As the draft report currently states: The objective of the project is to condense various areas of research as well as lessons learned in specific contexts into recommendations on how to mobilize and include religious leaders, institutions and congregations in new coalitions and frameworks of engagement. Such initiatives would be aimed at conflict prevention.In view of the broad range of options in a multitude of countries and sub-regions, as well as within the OSCE as a whole, the project has an exploratory character.
The Organisation for Security and Cooperation in Europe Network of Think Tanks and Academic Institutions, provides expertise, stimulates discussion and raises awareness of the Organisation of Security and Cooperation Europe. The network is used for the exchange of expertise and the coordination of activities between its members. The network's members are research institutions from across the OSCE area that are engaged in academic research and policy analysis on issues relevant to the OSCE’s security agenda. Currently, the network includes 84 institutions from 42 countries.
If you are interested in learning more, why not apply for the Masters in Theology (Christianity, Human Rights and Society)? Come learn more about how religions can be real agents in bringing about a more stable, peaceful and just world.

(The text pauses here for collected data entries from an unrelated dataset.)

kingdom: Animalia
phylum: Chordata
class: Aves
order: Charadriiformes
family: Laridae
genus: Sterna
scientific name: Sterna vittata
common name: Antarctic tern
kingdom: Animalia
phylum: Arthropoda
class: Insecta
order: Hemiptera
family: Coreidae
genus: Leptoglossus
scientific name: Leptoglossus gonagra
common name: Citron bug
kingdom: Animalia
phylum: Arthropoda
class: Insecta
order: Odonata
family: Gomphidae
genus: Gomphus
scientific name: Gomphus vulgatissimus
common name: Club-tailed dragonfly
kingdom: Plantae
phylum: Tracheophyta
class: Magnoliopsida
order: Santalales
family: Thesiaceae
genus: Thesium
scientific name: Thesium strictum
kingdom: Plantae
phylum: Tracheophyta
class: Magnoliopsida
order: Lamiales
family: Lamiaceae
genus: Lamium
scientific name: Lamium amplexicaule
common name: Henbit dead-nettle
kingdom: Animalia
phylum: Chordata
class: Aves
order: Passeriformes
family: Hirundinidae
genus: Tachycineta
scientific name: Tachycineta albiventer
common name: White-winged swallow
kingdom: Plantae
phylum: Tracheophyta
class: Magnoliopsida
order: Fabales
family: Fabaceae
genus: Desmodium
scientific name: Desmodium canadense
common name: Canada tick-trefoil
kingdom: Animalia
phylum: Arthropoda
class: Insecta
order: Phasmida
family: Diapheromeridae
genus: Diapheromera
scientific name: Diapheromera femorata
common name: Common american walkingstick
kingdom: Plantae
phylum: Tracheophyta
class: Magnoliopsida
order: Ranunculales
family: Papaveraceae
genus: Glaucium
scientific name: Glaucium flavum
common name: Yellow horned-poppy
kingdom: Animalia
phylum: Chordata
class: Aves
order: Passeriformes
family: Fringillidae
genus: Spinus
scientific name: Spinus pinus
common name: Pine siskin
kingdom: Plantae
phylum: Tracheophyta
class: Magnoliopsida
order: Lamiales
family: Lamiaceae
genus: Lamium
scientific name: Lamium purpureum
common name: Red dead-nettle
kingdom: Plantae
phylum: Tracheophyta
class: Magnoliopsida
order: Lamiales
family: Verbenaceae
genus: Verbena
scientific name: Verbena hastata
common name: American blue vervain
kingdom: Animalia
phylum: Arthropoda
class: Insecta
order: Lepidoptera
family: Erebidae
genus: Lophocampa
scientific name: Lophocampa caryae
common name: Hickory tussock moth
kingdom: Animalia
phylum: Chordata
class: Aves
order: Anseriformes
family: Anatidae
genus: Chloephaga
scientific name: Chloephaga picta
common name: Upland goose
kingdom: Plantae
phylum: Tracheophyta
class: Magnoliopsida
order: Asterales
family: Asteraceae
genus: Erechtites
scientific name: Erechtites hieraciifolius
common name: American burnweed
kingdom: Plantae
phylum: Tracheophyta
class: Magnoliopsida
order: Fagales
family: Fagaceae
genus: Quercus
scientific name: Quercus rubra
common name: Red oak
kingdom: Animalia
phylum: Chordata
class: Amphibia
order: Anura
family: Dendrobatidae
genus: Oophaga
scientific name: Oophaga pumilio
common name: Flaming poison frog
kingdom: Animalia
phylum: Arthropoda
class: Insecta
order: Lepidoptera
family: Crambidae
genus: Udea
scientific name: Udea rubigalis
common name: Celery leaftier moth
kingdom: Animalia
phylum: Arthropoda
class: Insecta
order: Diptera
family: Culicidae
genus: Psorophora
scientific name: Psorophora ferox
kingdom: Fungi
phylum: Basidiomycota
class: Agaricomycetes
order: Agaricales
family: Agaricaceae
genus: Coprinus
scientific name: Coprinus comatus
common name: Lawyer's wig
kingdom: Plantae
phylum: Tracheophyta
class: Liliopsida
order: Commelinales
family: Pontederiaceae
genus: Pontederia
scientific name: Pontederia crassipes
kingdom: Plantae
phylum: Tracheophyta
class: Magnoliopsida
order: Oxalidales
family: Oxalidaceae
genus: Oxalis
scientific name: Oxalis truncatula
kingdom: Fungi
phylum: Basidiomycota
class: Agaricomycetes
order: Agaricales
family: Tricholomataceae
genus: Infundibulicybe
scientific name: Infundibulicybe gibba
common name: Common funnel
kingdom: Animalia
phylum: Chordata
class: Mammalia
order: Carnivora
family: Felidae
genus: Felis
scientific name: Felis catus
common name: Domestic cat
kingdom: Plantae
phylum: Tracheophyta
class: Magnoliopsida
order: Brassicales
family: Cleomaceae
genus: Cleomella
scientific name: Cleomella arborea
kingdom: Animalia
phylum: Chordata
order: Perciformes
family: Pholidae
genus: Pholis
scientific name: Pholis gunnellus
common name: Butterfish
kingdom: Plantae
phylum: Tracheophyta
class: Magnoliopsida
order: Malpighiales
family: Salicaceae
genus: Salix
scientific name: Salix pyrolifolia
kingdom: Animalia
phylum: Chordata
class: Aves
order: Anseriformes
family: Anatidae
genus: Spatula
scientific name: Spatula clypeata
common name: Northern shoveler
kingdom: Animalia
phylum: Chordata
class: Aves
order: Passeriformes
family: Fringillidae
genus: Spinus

In the words of Dr Suzanne Mulligan: “Aristotle is believed to have said that people who think they have no need for the common good are either beasts or gods. The Christian understanding of the common good helps us to avoid such a delusion. It asks us to become certain sorts of people in the world: caring, empathetic, responsible, just. We avoid descending to the level of the beasts. But nether is the Christian concept of the common good promising us a utopia, a heaven of sorts where we become gods. For some, the common good is an idea that remains beyond our reach, elusive and utopian. I would argue, however, that both the Christian faith urges, and the reasonable hopes of humanity demand, that we at least try to create a world suited not for the beasts or the gods, but one that affords all peoples the opportunity to flourish.”